Voters listed as felons convicted as juveniles

Associated Press

SEATTLE – Republican Dino Rossi’s legal challenge to the governor’s election includes a list of alleged felon voters, but on that list are perhaps hundreds of people who were convicted as juveniles and never lost their right to vote, the Seattle Times reported Thursday.

The Times was able to check 462 of the more than 1,100 names on the list using a Washington State Patrol database. Of those, 165 had only juvenile cases.

Meanwhile, the Democratic Party said more than 200 of the alleged felons in King County were convicted as juveniles. The list contains names from 13 counties, but the vast majority are from King.

“It could very well be that people we have on our list didn’t have their voting rights taken away,” Rossi spokeswoman Mary Lane said.

Rossi, the GOP candidate for governor, is challenging the election of Democrat Gov. Christine Gregoire in Chelan County Superior Court. Rossi says illegal votes and election workers’ errors irrevocably tainted the election results. He’s pushing for a new election.

Gregoire won the race by 129 votes, after a hand recount of 2.9 million ballots. Rossi had won the first two counts.

“They should scrub their list for other errors,” said attorney Jenny Durkan, a lawyer for the Democrats. “This is a huge error.”

Durkan said Republican attorneys should apologize to the people erroneously listed as voting illegally and amend the list “so these people’s names never have to go into an official court file.”

Washington law and the state constitution prohibit felons from voting unless they have had their rights restored. That requires meeting all court-imposed obligations including community service and the payment of restitution and fines.

In Washington state, juveniles who are tried as juveniles are prosecuted in a civil trial, not a criminal one, said Assistant Attorney General Jeff Even, who is representing the Secretary of State’s Office in the Rossi lawsuit.

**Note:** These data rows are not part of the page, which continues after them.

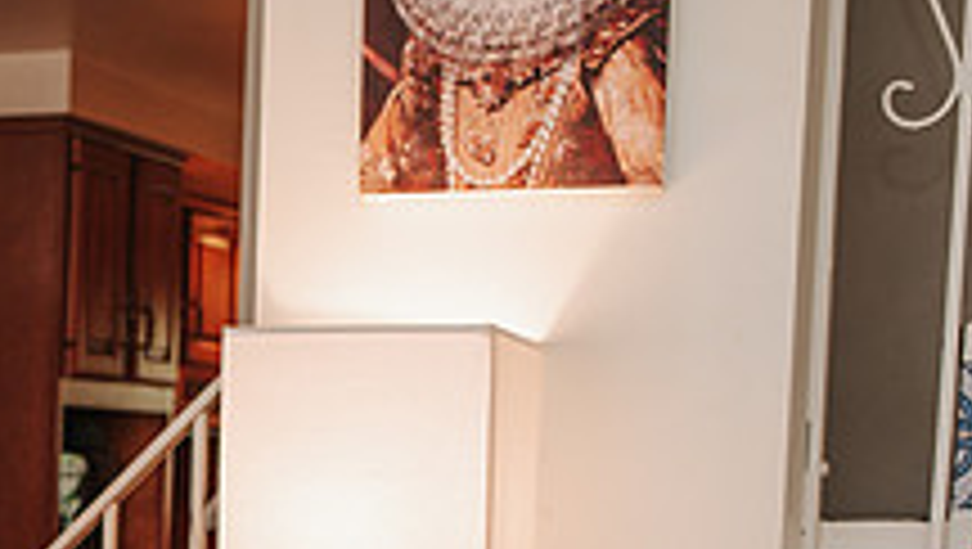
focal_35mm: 101
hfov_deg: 19.8
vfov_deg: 11.6
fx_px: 2606
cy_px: 794
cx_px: -220
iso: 800
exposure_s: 1/160
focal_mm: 35
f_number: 4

County election officials across the state often fail to remove felons’ names from voter-registration rolls. In some instances, felons reregister. County election officials say they don’t have the resources to run a criminal background check on every new voter.

Lane said she was not sure how people convicted as juveniles ended up on the felon list. Those offenses are included in the Washington State Patrol criminal database Rossi used to find felons who voted, but they are coded to denote a juvenile case.

Lane said Rossi’s staff continues to collect evidence and will submit the names of additional felon voters.